Mr. Shaun McAfee, O.P. is the author of Reform Yourself! and other books, is the founder and editor of EpicPew.com, and contributes to many online Catholic resources. He holds a Masters in Dogmatic Theology from Holy Apostles College and Seminary. Shaun has made his temporary profession as a Lay Dominican and temporarily lives in Italy.
From time to time we see Catholic writers commenting on the lives of recently passed persons, and other times sharing insights from those who are still living, and neither of which might be Catholic.
With the many familiar personalities passing away in 2016, I saw numerous comments to the effect of, “Why are we mourning this famous celebrity and not mourning the lives of [other lives]?” or “Why does [insert media source] have to write a post about a dead Catholic celebrity?”
Why should we do that? Why should we take the time to highlight a moment or the life of a person who is indifferent to our faith or maybe even rejects certain articles of our faith or moral beliefs?
I need to clarify, first, what we are not doing and I want to make it very clear: posts like that are not written because they are famous or because they are rich or because we think more of them than we think of our family, including those whom we share solidarity in our Catholic faith. Why, then? Why is effort put into remembering their lives? Are we caught up in their celebrity status? No! We do it because all life is precious and some people are gifted to touch our lives with great effect.
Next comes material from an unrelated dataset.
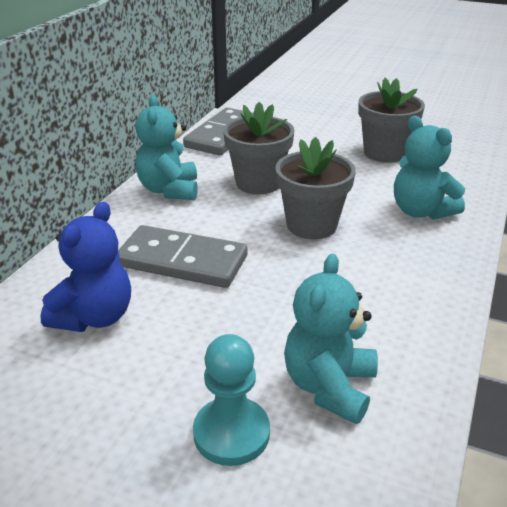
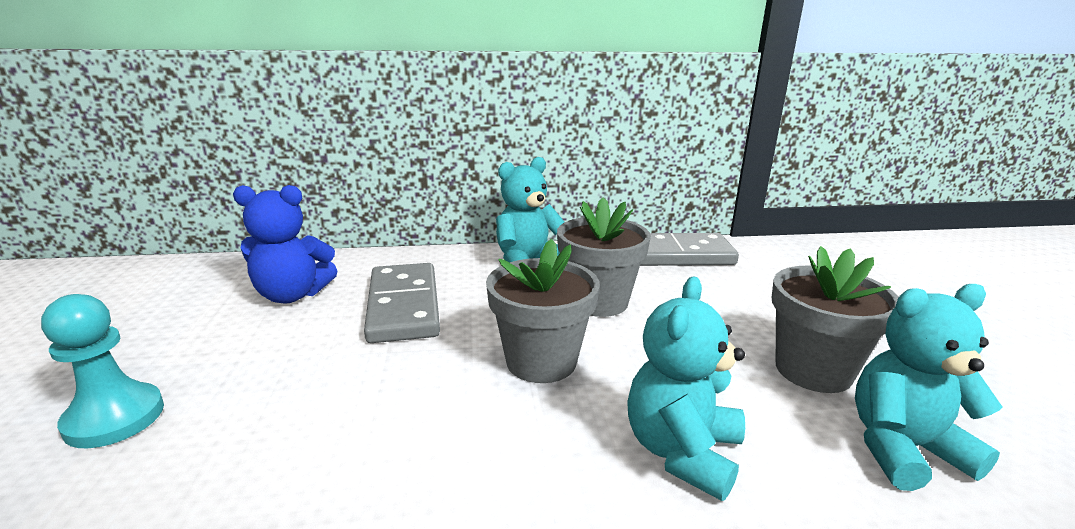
camera: 60 degrees right, 10 degrees down
(329, 386) = (194, 468): turquoise teddy bear -> turquoise teddy bear (903, 449)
Some people are so generously gifted that they rise to a level that gives them some legacy, a perpetual mark on the lives of multitudes of people.
People like the “dead celebrities” are people too, and in fact, might have nobody else to pray for their loved ones, or better yet their eternal souls. Jesus Christ proved this to be true when he told the Pharisees who objected to his dining with tax collectors and other sinners, “Those who are well have no need of a physician, but those who are sick; I came not to call the righteous, but sinners.” (Mark 2:17) And again in Luke’s Gospel, “For the son of man came to seek and save the lost.” (19:10) Paul continues this message with total continuity: “The saying is sure and worthy of full acceptance, that Christ Jesus came into the world to save sinners. And I am the foremost of sinners.” (1 Timothy 1:15)
The truth is, you and me and our prayers together might be the only thing that stands between some people an eternal torment. That’s a reality we can ignore, or we can embrace.
Aside from this, do you know what the real issue is concerning literary reporting? The real issue is whenever nobody has anything remotely religious to say about someone’s passing, makes no mention of the lessons we can pull from their lives, and no indication of a need to pray for them. The real danger not the embracing the fact that celebrities exist, but embracing a lethargy that cripples our ability to discuss them with relation to the gospel. I thank God when I see a Catholic mixing religious dialogue with that of the secular world. A careful editor will ensure there is no mixing of problematic ideas contrary to our faith, but the writer is evangelizing the world when they hold up their faith adjacent to that of a person who the whole world knows.
Do you know what St. Francis de Sales said to St. Jane de Chantal before his death? She told him that he was going to be a saint very soon and his reply to her was to pray for his soul, and more for others who did not know Christ and added, “Perhaps, but the cause will be taken up long after you are gone.” It turns out that she hand-wrote letters to hundreds of people who were not part of her religious order, and many more seculars who we not Catholic. She learned this from St. Francis, who in his great humility was wrong about her: she went on to provide the bulk of testimony and cause-related documentation for his beatification and eventual canonization. She went on to be canonized, too, and yet, here are two Counter-Reformation saints who shared an extensive part of their time with non-Catholics, and praying for their souls when they departed, many of which were protestant clergy or nobility – the celebrities of their day.
Should we shine our lights on those who endured the faith with great courage and conviction? Yes! But what good does it do the world if we keep those prayers exclusively for people who agree with us? In the words of Jesus, “If you love those who love you, what reward do you have?” (Matthew 5:46)
Many people have memorized John 3:16:
For God so loved the world that he gave his only Son, that whoever believes in him should not perish but have eternal life.
But few people remember the words that came after that:
For God sent the Son into the world, not to condemn the world, but that the world might be saved through him.
If we refuse to pray for all lives, we are not true followers of Jesus, for His offering is universal. We might not know the condition or the hearts of others when they pass away, but our first assumption should not be one of indolence for their salvation. We should always, even after their death, pray for those who need it – which pretty well covers all of us.
Like Paul, we should see ourselves as the ones who are the foremost of sinners, the ones who are in the most need of his grace and love. Until then, we produce a false altruism, a self-love that promotes the benefit of ourselves only by approving of only those who approve of us. This is utterly against the Joy of the Gospel.
It’s okay to honor or remember people who don’t agree with every idiosyncratic detail of our faith. It’s absolutely certain that we must pray for them. The Catechism says, “Our prayer for them is capable of not only helping them, but also of making their intercession for us effective” (958). Please don’t take away someone’s time to mourn someone those they love just because you might not see any relevance in it.